Pandemie fungiert als Verstärker für Essstörungen
Professor Dr. Simon Sherry, PhD, Experte für Psychologie und Neurowissenschaften an der Dalhousie University in Halifax, Nova Scotia, kommentierte die Studie folgendermaßen „[Die Ergebnisse] decken sich auch mit meiner eigenen Erfahrung als Praktiker.“ Sherry war nicht an der Forschung beteiligt.

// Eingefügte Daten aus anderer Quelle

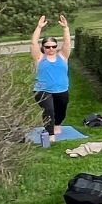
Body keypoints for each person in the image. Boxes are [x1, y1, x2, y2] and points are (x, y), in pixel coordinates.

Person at [30, 14, 72, 144]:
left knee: (61, 111)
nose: (51, 49)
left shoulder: (63, 56)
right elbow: (33, 43)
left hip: (62, 89)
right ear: (43, 47)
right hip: (42, 90)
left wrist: (65, 28)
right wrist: (39, 27)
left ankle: (57, 125)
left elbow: (67, 43)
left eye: (53, 46)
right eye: (48, 47)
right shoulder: (39, 58)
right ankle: (50, 134)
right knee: (49, 110)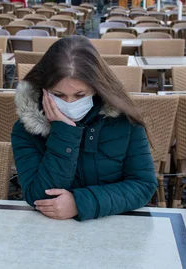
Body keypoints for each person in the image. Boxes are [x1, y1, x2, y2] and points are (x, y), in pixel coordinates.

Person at [11, 36, 157, 221]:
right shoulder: (25, 131)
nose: (70, 103)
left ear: (96, 89)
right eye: (58, 95)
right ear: (44, 90)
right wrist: (64, 133)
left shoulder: (124, 121)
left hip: (115, 228)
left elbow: (143, 185)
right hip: (52, 234)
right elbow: (39, 197)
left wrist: (80, 203)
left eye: (80, 95)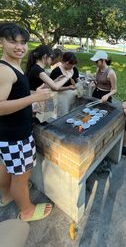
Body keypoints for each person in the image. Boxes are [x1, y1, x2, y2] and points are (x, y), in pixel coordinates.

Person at [0, 23, 53, 221]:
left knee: (6, 166)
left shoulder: (13, 66)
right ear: (2, 42)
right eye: (12, 41)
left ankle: (6, 196)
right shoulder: (4, 70)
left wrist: (32, 94)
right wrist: (33, 99)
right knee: (22, 177)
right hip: (16, 136)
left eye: (23, 42)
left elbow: (14, 94)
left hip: (8, 135)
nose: (19, 47)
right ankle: (27, 210)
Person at [50, 52, 79, 117]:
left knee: (72, 114)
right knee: (63, 116)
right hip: (62, 98)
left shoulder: (74, 69)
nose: (72, 66)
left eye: (74, 64)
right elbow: (52, 88)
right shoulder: (56, 71)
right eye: (70, 64)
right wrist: (68, 87)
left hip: (73, 96)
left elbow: (77, 80)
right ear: (65, 62)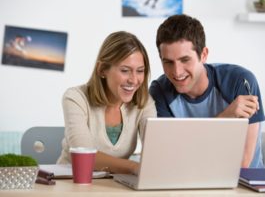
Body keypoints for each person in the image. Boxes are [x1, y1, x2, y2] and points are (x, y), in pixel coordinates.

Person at [149, 14, 265, 168]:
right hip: (188, 182)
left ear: (203, 55)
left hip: (245, 186)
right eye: (168, 62)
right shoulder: (160, 91)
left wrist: (189, 146)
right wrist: (225, 117)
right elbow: (170, 157)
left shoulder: (240, 81)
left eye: (185, 60)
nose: (177, 72)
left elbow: (242, 163)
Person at [57, 31, 157, 175]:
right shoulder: (75, 98)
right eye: (125, 70)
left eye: (140, 71)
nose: (134, 80)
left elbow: (154, 149)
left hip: (115, 186)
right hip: (72, 183)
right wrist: (133, 167)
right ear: (102, 69)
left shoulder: (144, 103)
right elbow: (85, 156)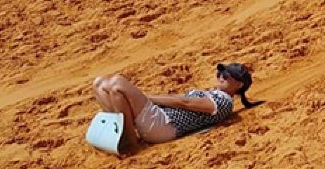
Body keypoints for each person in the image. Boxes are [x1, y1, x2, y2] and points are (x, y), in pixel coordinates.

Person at [92, 62, 260, 150]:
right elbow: (180, 100)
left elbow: (184, 102)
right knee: (99, 84)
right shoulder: (216, 95)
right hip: (160, 120)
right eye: (221, 73)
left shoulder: (224, 102)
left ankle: (131, 141)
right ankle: (119, 132)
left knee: (117, 84)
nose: (221, 76)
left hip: (165, 125)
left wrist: (146, 98)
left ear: (239, 85)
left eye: (227, 75)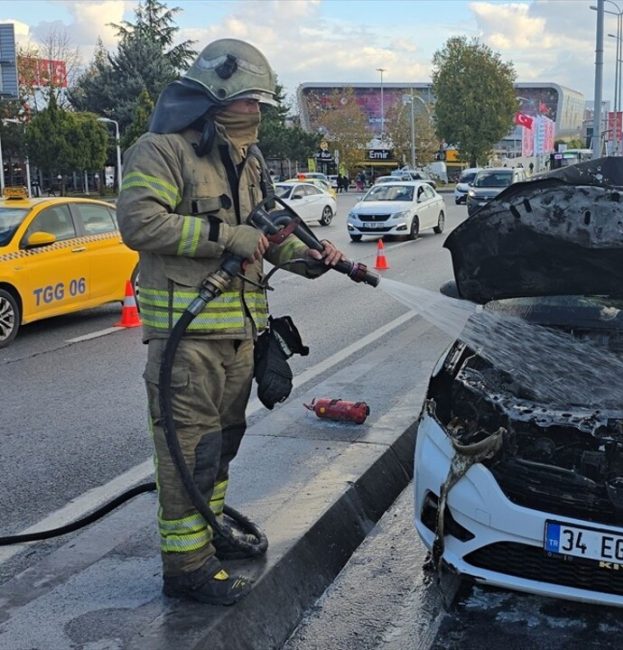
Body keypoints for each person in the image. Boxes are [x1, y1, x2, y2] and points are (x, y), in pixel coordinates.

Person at [116, 38, 349, 606]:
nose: (259, 114)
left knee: (221, 448)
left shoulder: (248, 158)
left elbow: (267, 234)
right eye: (252, 102)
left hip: (240, 335)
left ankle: (211, 534)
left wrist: (310, 258)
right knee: (187, 454)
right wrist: (225, 237)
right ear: (219, 95)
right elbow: (139, 223)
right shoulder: (162, 150)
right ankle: (187, 569)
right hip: (187, 341)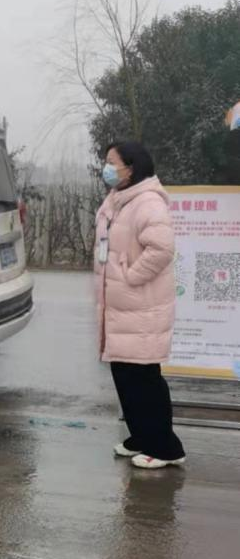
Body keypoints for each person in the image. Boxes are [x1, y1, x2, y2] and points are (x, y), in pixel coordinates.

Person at [94, 141, 185, 469]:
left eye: (112, 162)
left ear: (130, 168)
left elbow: (161, 250)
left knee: (145, 379)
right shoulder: (118, 199)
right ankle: (141, 436)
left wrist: (130, 276)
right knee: (125, 375)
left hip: (141, 306)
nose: (106, 167)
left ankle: (166, 447)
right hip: (120, 308)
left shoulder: (148, 201)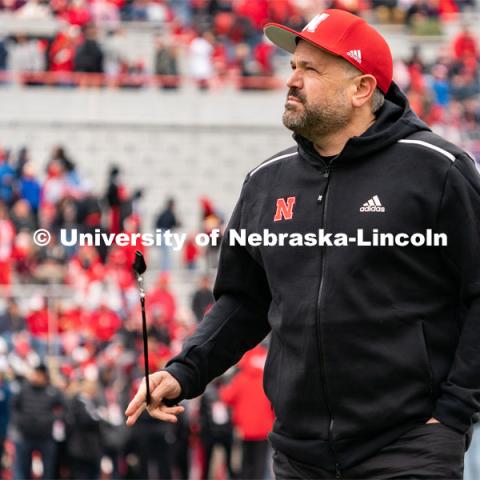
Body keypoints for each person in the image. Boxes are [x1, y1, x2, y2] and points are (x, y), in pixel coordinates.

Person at [126, 9, 480, 479]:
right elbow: (244, 302)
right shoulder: (264, 182)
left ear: (362, 89)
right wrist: (184, 371)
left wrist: (454, 410)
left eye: (312, 69)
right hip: (299, 456)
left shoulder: (438, 170)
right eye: (293, 66)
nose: (292, 80)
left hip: (408, 446)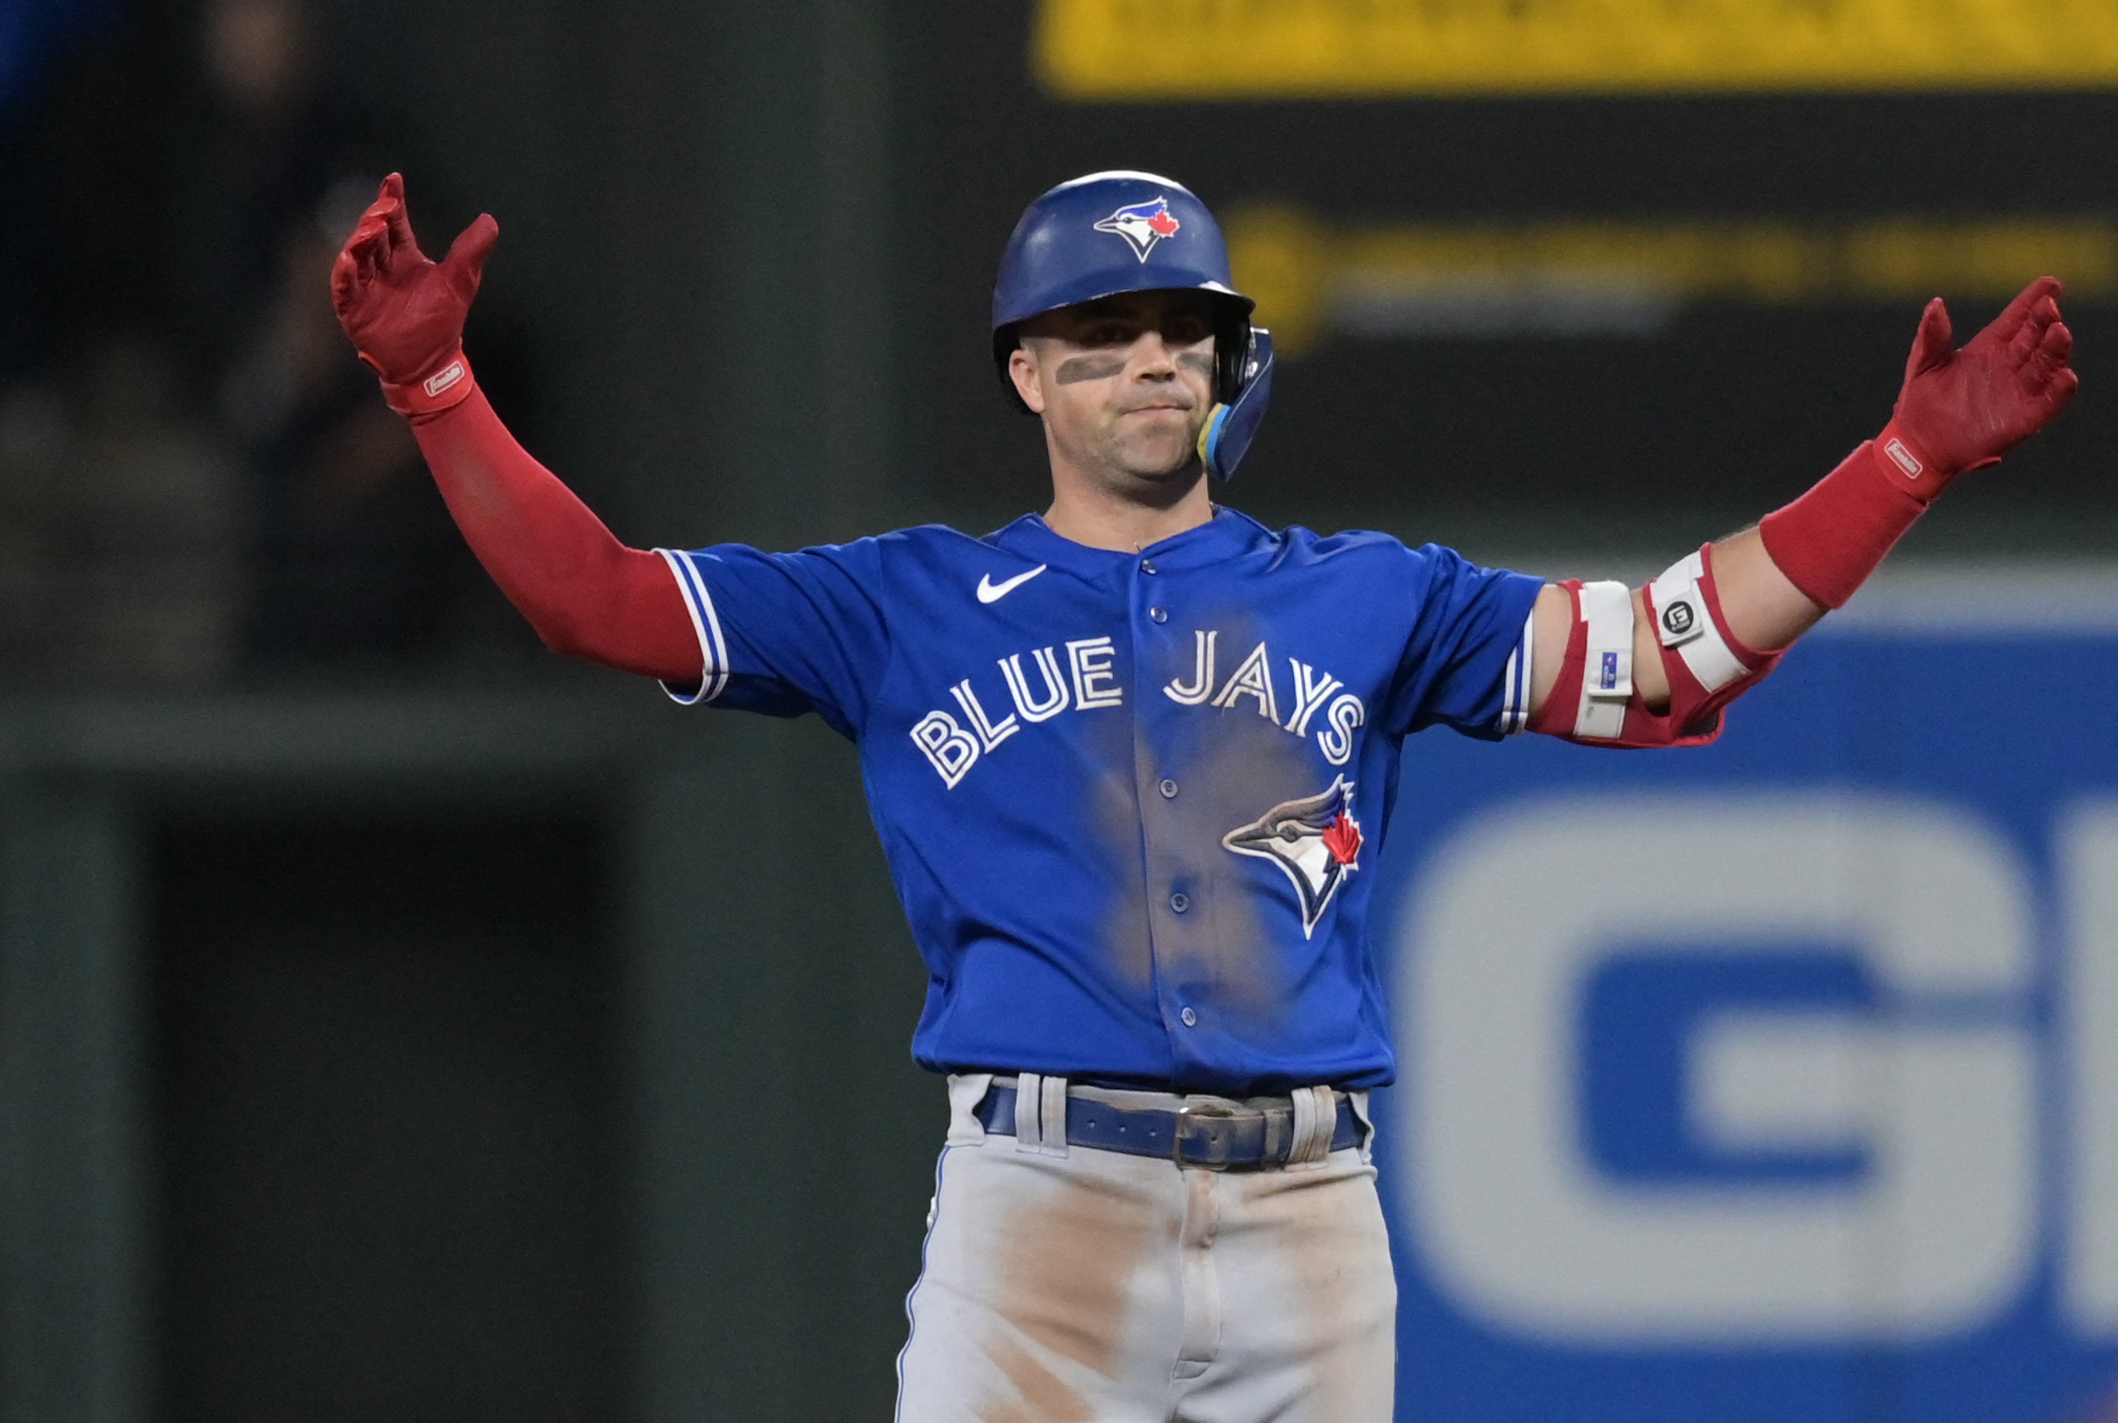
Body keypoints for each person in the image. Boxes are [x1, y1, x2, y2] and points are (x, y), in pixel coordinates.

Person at [329, 169, 2075, 1421]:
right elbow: (597, 601)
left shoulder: (1370, 594)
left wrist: (1901, 463)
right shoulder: (907, 603)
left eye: (1181, 330)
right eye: (1100, 335)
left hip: (1309, 1214)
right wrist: (437, 389)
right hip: (1043, 1204)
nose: (1149, 362)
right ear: (1026, 373)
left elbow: (1666, 651)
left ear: (1227, 364)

Die Pandemie sei für Menschen mit Essstörungen aus vielen Gründen schwierig gewesen, verdeutlichte Sherry. „Es gab eine massive Störung oder einen ‚Verlust der Normalität‘ rund um das Essen. Restaurants wurden geschlossen, der Lebensmitteleinkauf war erschwert, es kam zu Nahrungsmittelknappheit, es kam zu Hamsterkäufen. Das bedeutete, dass das Essen für uns alle schwierig war, vor allem aber für diejenigen, die starr und kontrollierend beim Verzehr von Lebensmitteln vorgingen. In dieser COVID-Ära braucht man Flexibilität und Akzeptanz beim Essen, aber wenn man nur eine begrenzte Auswahl an Lebensmitteln […] bevorzugt, hat die Pandemie dies zweifellos noch viel schlimmer gemacht.“
Bestimmte Formen von Essstörungen würden durch die Pandemie begünstig, bemerkte Sherry. „Essattacken werden zum Beispiel oft durch psychologische, soziale und umweltbedingte Ereignisse ausgelöst“, und diese Auslöser gab es zu Beginn der Pandemie reichlich. Zu den Auslösern zählen Langeweile, Angst, Depressionen, Stress, Einsamkeit, Ausgangssperren und Isolation. „COVID-19-bedingter Stress war und ist ein sehr fruchtbarer Boden für die Entwicklung von emotionalem Überessen, Essattacken oder Flucht zum Essen, um damit fertig zu werden. Essstörungen neigen dazu, in Stille, Isolation und Inaktivität zu ‚gedeihen‘, und genau das haben wir während der Lockdown-Phase der Pandemie erlebt“, vermutete er.